Is Your Hearing as Sharp Now as It Was in the Past?
May is Better Hearing Month, a time for us to think about whether our hearing, and that of our friends and family members, is as sharp as in the past, and a time to learn about hearing loss.
Prevalence and Health Impact of Hearing Loss
According to the National Institutes of Health, nearly 25 percent of those aged 65 to 74 and 50 percent of those who are 75 and older have disabling hearing loss.
Just as the pandemic has impacted our ability to interact with friends and family, hearing loss has often been associated with a greater risk of social isolation, loneliness, depression, and dementia. Hearing loss can be mistaken for dementia due to the similarity of some symptoms.
Causes of Hearing Loss
Hearing loss is caused by numerous factors, including ear infections, certain medications, deterioration related to aging, and excessive exposure to loud noise, including loud sounds from musical instruments. The Centers for Disease Control and Prevention (CDC) gives examples of the length of time before the noise produced by lawnmowers, motorcycles, sporting events, personal listening devices, shouting in the ear, and other sounds can cause hearing damage.
The National Institutes of Health’s Institute on Deafness and Other Communication Disorders recommends protecting your ears from damage by avoiding exposure to loud sounds, moving away from noise or turning down the volume. When these options aren’t possible, hearing protectors—earplugs or protective earmuffs—can help.
Buying Hearing Aids
Hearing aids help most persons with hearing loss hear better. Before making an appointment to discuss the purchase of hearing aids, it is helpful to gather information. The Hearing Loss Association of America—Washington State (HLAA-WA) offers a useful online brochure entitled “Buying Hearing Aids in Washington (What to Expect).” The HLAA-WA website also includes information on financial help for buying hearing aids and answers many frequently asked questions. HLAA-WA members are happy to answer your questions about hearing loss.

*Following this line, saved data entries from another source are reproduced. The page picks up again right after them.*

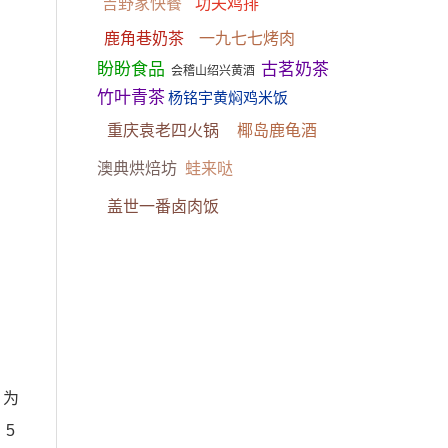
吉野家快餐
功夫鸡排
鹿角巷奶茶
一九七七烤肉
盼盼食品
古茗奶茶
会稽山绍兴黄酒
竹叶青茶
杨铭宇黄焖鸡米饭
重庆袁老四火锅
椰岛鹿龟酒
澳典烘焙坊
蛙来哒
盖世一番卤肉饭
，为
。5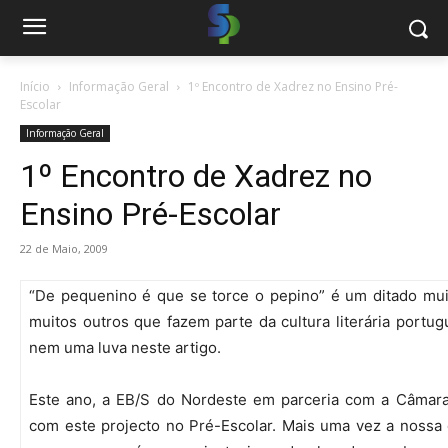
Início
Informação Geral
1º Encontro de Xadrez no Ensino Pré-
Escolar
Informação Geral
1º Encontro de Xadrez no
Ensino Pré-Escolar
22 de Maio, 2009
“De pequenino é que se torce o pepino” é um ditado mui
muitos outros que fazem parte da cultura literária portug
nem uma luva neste artigo.
Este ano, a EB/S do Nordeste em parceria com a Câmara
com este projecto no Pré-Escolar. Mais uma vez a nossa 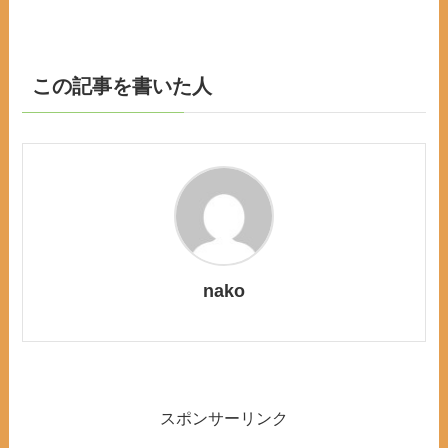
この記事を書いた人
nako
スポンサーリンク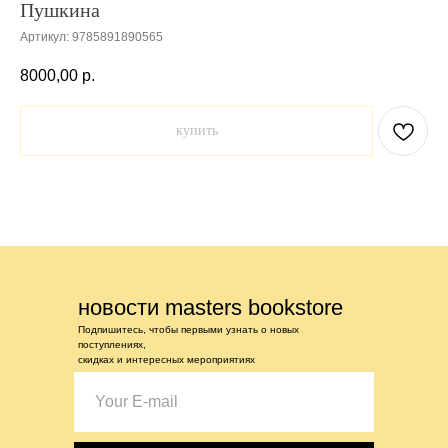
Пушкина
Артикул:
9785891890565
8000,00
р.
купить
новости masters bookstore
Подпишитесь, чтобы первыми узнать о новых
поступлениях,
скидках и интересных мероприятиях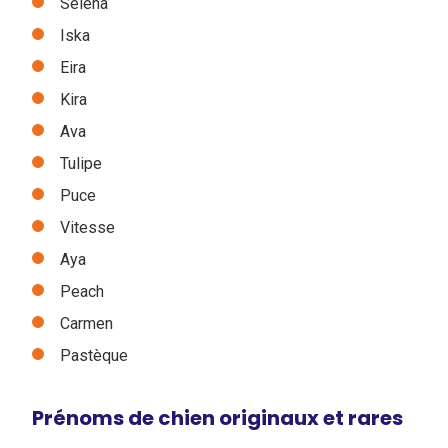
Selena
Iska
Eira
Kira
Ava
Tulipe
Puce
Vitesse
Aya
Peach
Carmen
Pastèque
Prénoms de chien originaux et rares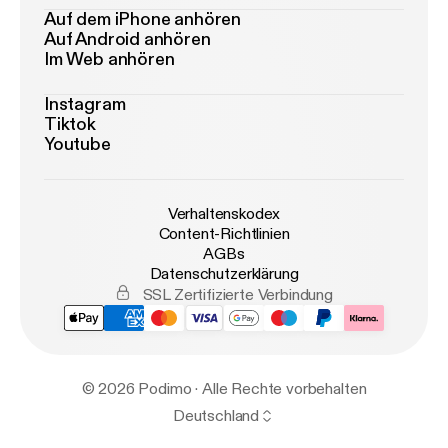
Auf dem iPhone anhören
Auf Android anhören
Im Web anhören
Instagram
Tiktok
Youtube
Verhaltenskodex
Content-Richtlinien
AGBs
Datenschutzerklärung
SSL Zertifizierte Verbindung
© 2026 Podimo · Alle Rechte vorbehalten
Deutschland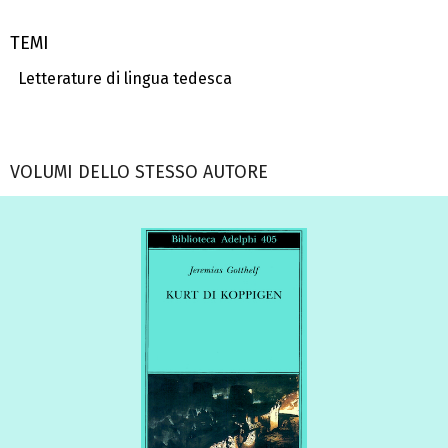
TEMI
Letterature di lingua tedesca
VOLUMI DELLO STESSO AUTORE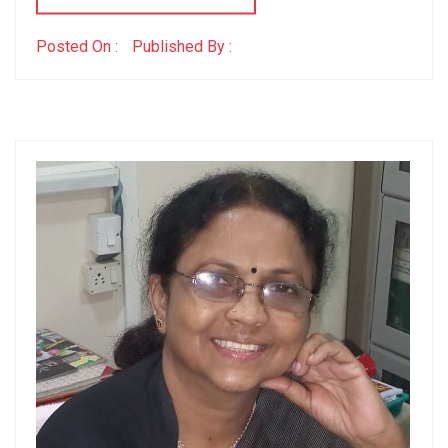
Posted On :
Published By :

Before buying hearing aids, learn about both telecoil and Bluetooth, two optional technologies. Telecoils, available at little or no extra cost, enable hearing aids to connect with compatible phones as well as to assisted listening systems. Telecoils are able to connect—without an intermediary device—to assisted listening systems known as “hearing loops.” Bluetooth can help your hearing aids connect with a variety of electronic devices, including cell phones, tablets, and television.
Neither telecoil nor Bluetooth capability can be inserted in your hearing aids after purchase. Make sure that the hearing aids you purchase will work with your cell phone AND that any phone you buy will work with your hearing aids.

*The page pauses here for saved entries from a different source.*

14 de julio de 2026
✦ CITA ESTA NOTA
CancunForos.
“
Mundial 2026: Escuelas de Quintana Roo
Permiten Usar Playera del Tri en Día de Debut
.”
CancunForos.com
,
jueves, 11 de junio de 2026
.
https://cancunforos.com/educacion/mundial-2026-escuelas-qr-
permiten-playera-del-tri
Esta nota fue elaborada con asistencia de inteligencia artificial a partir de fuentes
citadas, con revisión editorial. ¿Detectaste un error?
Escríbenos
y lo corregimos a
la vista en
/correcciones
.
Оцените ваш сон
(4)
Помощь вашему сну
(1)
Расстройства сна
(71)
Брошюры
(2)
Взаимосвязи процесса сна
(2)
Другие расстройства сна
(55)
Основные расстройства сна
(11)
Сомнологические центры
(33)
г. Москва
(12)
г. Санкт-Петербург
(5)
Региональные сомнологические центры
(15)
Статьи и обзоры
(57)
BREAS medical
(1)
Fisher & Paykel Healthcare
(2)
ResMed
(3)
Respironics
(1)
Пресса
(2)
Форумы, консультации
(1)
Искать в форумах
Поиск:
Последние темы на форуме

The Hearing Loss Association of America’s Hearing Help webpage, HearingTracker.com, and DrCliffAuD.com videos provide a great deal of information on hearing aids and related issues.
Be aware that inexpensive, over-the-counter hearing products marketed under such names as Personal Sound Amplification Products (PSAPs), personal amplifiers, amplifiers, hearing enhancers, or personal listening devices, are not considered hearing aids by the U.S. Food and Drug Administration; thus, they are not required to meet hearing aid requirements. Some are better than others. Some can damage your ears if too loud.

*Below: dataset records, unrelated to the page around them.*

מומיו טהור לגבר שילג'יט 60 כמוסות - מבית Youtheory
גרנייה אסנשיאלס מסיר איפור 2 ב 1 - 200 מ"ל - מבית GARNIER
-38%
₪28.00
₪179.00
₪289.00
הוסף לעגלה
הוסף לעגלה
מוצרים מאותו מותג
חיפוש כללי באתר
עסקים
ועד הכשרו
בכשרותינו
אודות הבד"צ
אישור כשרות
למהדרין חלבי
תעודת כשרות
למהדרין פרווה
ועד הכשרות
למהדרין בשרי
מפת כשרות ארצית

When you go to a movie or attend a public event or meeting, you are generally entitled to hearing accommodation, although you may need to request assistance in advance.
Additional Resources for Persons with Hearing Loss
You can find lots of other online resources that may help you or someone you know who has hearing loss:
- For information on how to communicate with persons with hearing loss and listening strategies for persons with hearing loss, click here (UCSF Health).
- Apps that transcribe what is being said into written words are useful for activities such as phone calls, virtual meetings, and small group meetings. Three examples are Innocaption.com, HearingLink.org, and HearingTracker.com.
- The Washington State Office of the Deaf and Hard of Hearing distributes amplified phones, captioned phones, and other telecommunications equipment to Washington state residents who are deaf or hard of hearing. Cost depends upon income.
- Companies that supply captioning and captioned phones for persons with hearing loss include Captel.com, CaptionCall.com, and ClearCaptions.com. The captioning is free and usually the phone is free as well.
- Useful equipment such as clocks, alerts, and emergency response systems are also available online. One example is Diglo.com.
Contributor Diana Thompson is a member of the Seattle-King County Advisory Council on Aging & Disability Services who is active in the Hearing Loss Association of America—Washington State chapter.